NATS Weekly #12

Byron Ruth
Published on Feb 7th, 2022

Week of January 31 - February 6, 2022

🗞 Announcements, writings, and projects

A short list of announcements, blog posts, projects updates and other news.

⚡Releases

⚙️ Projects️

Simple IoT - "Simple IoT cloud/edge application/framework." Just came across this on Twitter. v0.0.42 recently released!

🎬 Media

Alexandre Brandão Lustosa posted a series of videos on their YouTube Channel.

📖 Articles

NATS with Kubernetes - authored by Karan Pratap Singh

💡 Recently asked questions

Questions sourced from Slack, Twitter, or individuals. Responses and examples are in my own words, unless otherwise noted.

How can I see the in-flight subjects that are being published to?

The need underlying this question was to determine if there are some clients who are publishing to the wrong subject due to some configuration error (e.g. a typo in the subject name). NATS does have a monitoring endpoint that can be enabled on servers, however it does not support listing out subjects that published to, only the active subscriptions.

To augment this monitoring, one basic solution is write a subscription that subscribes to all subjects that are in scope of your application. The basic form looks like this:

// Define context for NextMsg
ctx := context.Background()

// Subscribe to everything..
sub, _ := nc.SubscribeSync(">")
for {
    msg, err := sub.NextMsgWithContext(ctx)
    if err != nil {
        // handle err or just break
    }
    
    // Function to determine if the subject is of interest.
    if isRelevant(msg.Subject) {
        fmt.Println(msg.Subject)
    }
}

Since this question comes up fairly often, I created a standalone CLI. There is a release with pre-compiled binaries so feel free to try it out. The basic usage looks like this:

$ nats-subject-profiler -server demo.nats.io:4222

This will just listen for all subjects until interrupted and print out unique subjects (it deduplicates them as they come in). Just note that if you have a lot of traffic, the de-dupe structure will grow in memory over time. Use the -help option to see other available options.

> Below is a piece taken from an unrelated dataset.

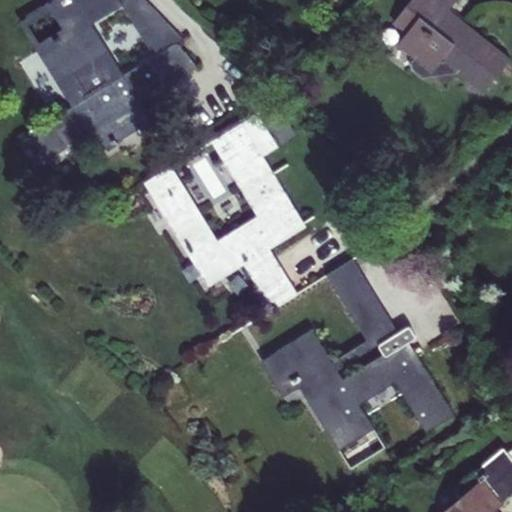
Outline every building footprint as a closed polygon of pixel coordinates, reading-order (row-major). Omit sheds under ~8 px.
[(74,0),(64,18),(72,30),(44,48),(77,102),(118,77),(84,21),(108,6),(110,3),(110,0),(74,0)] [(74,0),(52,0),(53,1),(64,18),(74,0)] [(110,0),(110,3),(108,6),(113,12),(123,4),(128,0),(110,0)] [(140,0),(128,0),(123,4),(156,54),(173,43),(181,39),(140,0)] [(470,76),(486,88),(511,60),(493,46),(491,48),(460,24),(457,27),(444,16),(456,0),(410,0),(395,19),(408,30),(397,44),(418,60),(415,64),(415,71),(425,79),(455,71),(467,80),(470,76)] [(19,21),(38,50),(64,18),(53,1),(19,21)] [(77,102),(44,48),(72,30),(64,18),(38,50),(72,105),(77,102)] [(110,145),(123,136),(119,128),(133,119),(137,124),(150,116),(140,101),(166,85),(164,82),(193,64),(186,55),(178,45),(173,43),(156,54),(118,77),(77,102),(72,105),(29,132),(46,158),(89,132),(99,147),(107,142),(110,145)] [(196,47),(186,55),(193,64),(203,56),(196,47)] [(159,198),(176,224),(212,279),(242,260),(253,277),(264,270),(254,252),(267,244),(304,222),(240,122),(211,140),(224,162),(226,160),(261,216),(217,243),(196,211),(180,185),(159,198)] [(252,278),(271,308),(272,308),(297,293),(267,244),(254,252),(264,270),(253,277),(252,278)] [(325,275),(366,339),(373,335),(367,325),(378,317),(385,328),(377,332),(383,341),(398,332),(353,258),(325,275)] [(378,317),(367,325),(373,335),(377,332),(385,328),(378,317)] [(453,413),(416,353),(409,342),(414,338),(415,336),(409,328),(406,327),(398,332),(383,341),(383,342),(379,347),(383,353),(343,378),(339,372),(332,361),(310,329),(266,356),(284,385),(307,371),(320,391),(314,396),(324,413),(322,418),(331,434),(330,436),(339,450),(373,428),(358,403),(393,380),(426,430),(453,413)] [(339,372),(379,347),(383,342),(383,341),(377,332),(373,335),(366,339),(332,361),(339,372)] [(459,497),(440,511),(499,511),(496,508),(511,494),(511,457),(504,448),(453,489),(459,497)]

What (publisher) ordering guarantees can I achieve with JetStream?

This was a question I thought about this week, so I figured I would write down a short summary. I plan to write a more thorough post with code examples in the future.

JetStream implements a custom Raft consensus protocol that is used any time a message is written to a stream. Streams that must be fault tolerate and/or highly available should be configured with either 3 or 5 replicas. Each stream is replicated independently and thus each have their own round(s) of consensus when a write occurs.

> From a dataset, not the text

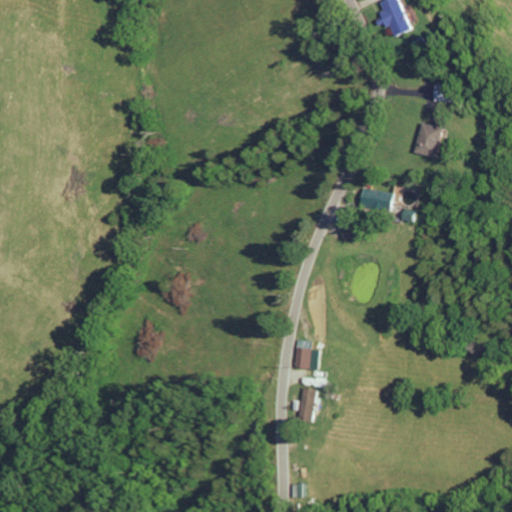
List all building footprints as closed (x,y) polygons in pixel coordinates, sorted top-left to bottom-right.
[(419,31),(409,0),(391,0),(386,2),(394,28),(400,27),(403,36),(419,31)] [(464,102),(465,84),(443,84),(443,101),(464,102)] [(445,158),(453,128),(430,122),(422,152),(445,158)] [(399,191),(368,190),(366,207),(398,209),(399,191)] [(349,240),(371,239),(370,225),(348,226),(349,240)] [(328,369),(329,349),(304,348),(303,368),(328,369)] [(327,389),(311,387),(309,418),(324,419),(327,389)] [(298,497),(311,498),(311,484),(299,484),(298,497)]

When a write is received and written, the total order of messages that have been written are guaranteed stable. This guarantee ensures consumers will all observe the same order of messages no matter how many times the stream is consumed (not including re-deliveries).

However, what ordering guarantees can we achieve on the publisher side? If we have multiple clients publishing messages to the same stream, can we control ordering? And if so, why would we want to?

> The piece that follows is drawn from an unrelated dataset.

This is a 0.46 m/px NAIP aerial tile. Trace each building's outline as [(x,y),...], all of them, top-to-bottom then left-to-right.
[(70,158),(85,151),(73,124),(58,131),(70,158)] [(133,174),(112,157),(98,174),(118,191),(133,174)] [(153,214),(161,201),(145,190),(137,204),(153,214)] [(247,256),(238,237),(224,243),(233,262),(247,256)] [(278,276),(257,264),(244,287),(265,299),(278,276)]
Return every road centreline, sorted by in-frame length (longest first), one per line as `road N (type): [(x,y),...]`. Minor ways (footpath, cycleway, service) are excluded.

The general problem I am currently working on is designing a distributed network of what are, effectively, tiny state machines. NATS is being used for messaging (commands, queries), event sourcing (modeling state transitions), and event streaming (non-state machine consumers).

Focusing on a single state machine for now, let's assume that it does not have a permanent location. Meaning any node in the network could load and transition the state machine. If a command C1 is received by node A which targets state machine P, it must load the current state S1 and then assess whether the command can be accepted as a valid transition. Assuming it is, an event is produced modeling the state transition and written to the stream.

What happens if another command C2 comes in for machine P at the same time and node B receives it? It would do the same thing of loading state S1 and evaluating the transition.

The question is, what happens when both nodes try to write the new event to the stream? Well, by default the stream will happily accept both writes in whichever order they are received. From the standpoint of the state machine, accepting both of the commands may have been invalid and the other may have been rejected if received sequentially.

Fortunately, we can solve this specific problem out of the box with NATS.

One concrete subject per machine

If we model the event stream for the state machine with a concrete subject, say machines.p, then we can efficiently read from it (using a subject filter) as well as write to it with an ordering guarantee. The general algorithm is:

Read all events from subject machines.p, derive the state (or load a snapshot)
Keep track of the last sequence number consumed from that subject
Apply the logic and produce an event
Publish the event to the subject and set the Nats-Expected-Last-Subject-Sequence header with the last sequence number that was observed previously

This provides the publisher order guarantee since concurrent writes with the same sequence would fail. To recover from a rejection, we can simply re-run the same algorithm. The read will now include the latest event the other publisher wrote and thus the current node can re-assess the command against the (new) current state. If the transition is no longer valid, it can reject to the client, otherwise it can produce a new event and attempt to write it to the stream again.

The combination of a concrete subject and the header provides a linearizable guarantee across writes on that subject.

Not all commands need to be coordinated

There may be certain commands that can be accepted under any circumstance and it is known (per the state machine) that the order of the resulting event, with respect to other events, doesn't matter (this is actually a fairly deep topic.. but we will defer this to another time).

In this situation, we can omit including the header on publish which means it will not get rejected. This does not, however, prevent other publishers (who do care about order) from still being rejected and retrying since the latest sequence is now different. Usually, if you have a mixture of commands some of which do care about explicit order and some not, it is easier to just always set the header rather than trying to design around it.

Tracking causal ordering

If commands can be accepted without the guarantee of the state being up-to-date, we still may want to track what was the last observed sequence by the machine. This can be done a couple ways, but the simplest one would be to add a header field such as Observed-Last-Subject-Sequence (for example).

An independent consumer can then be implemented to reconstruct the causal timeline and check if its different from the stream order (thus detecting concurrent writes). This header-based tracking is especially convenient with the HeadersOnly consumer option to ignore the data altogether.

Conflict detection and compensating actions

If this causal ordering is the preferred default we can take this tracking a step further to add conflict detection if ordering does matter in some circumstances. Detecting conflicts would either result in new command to perform compensating actions or some kind advisory event to notify a human to get involved.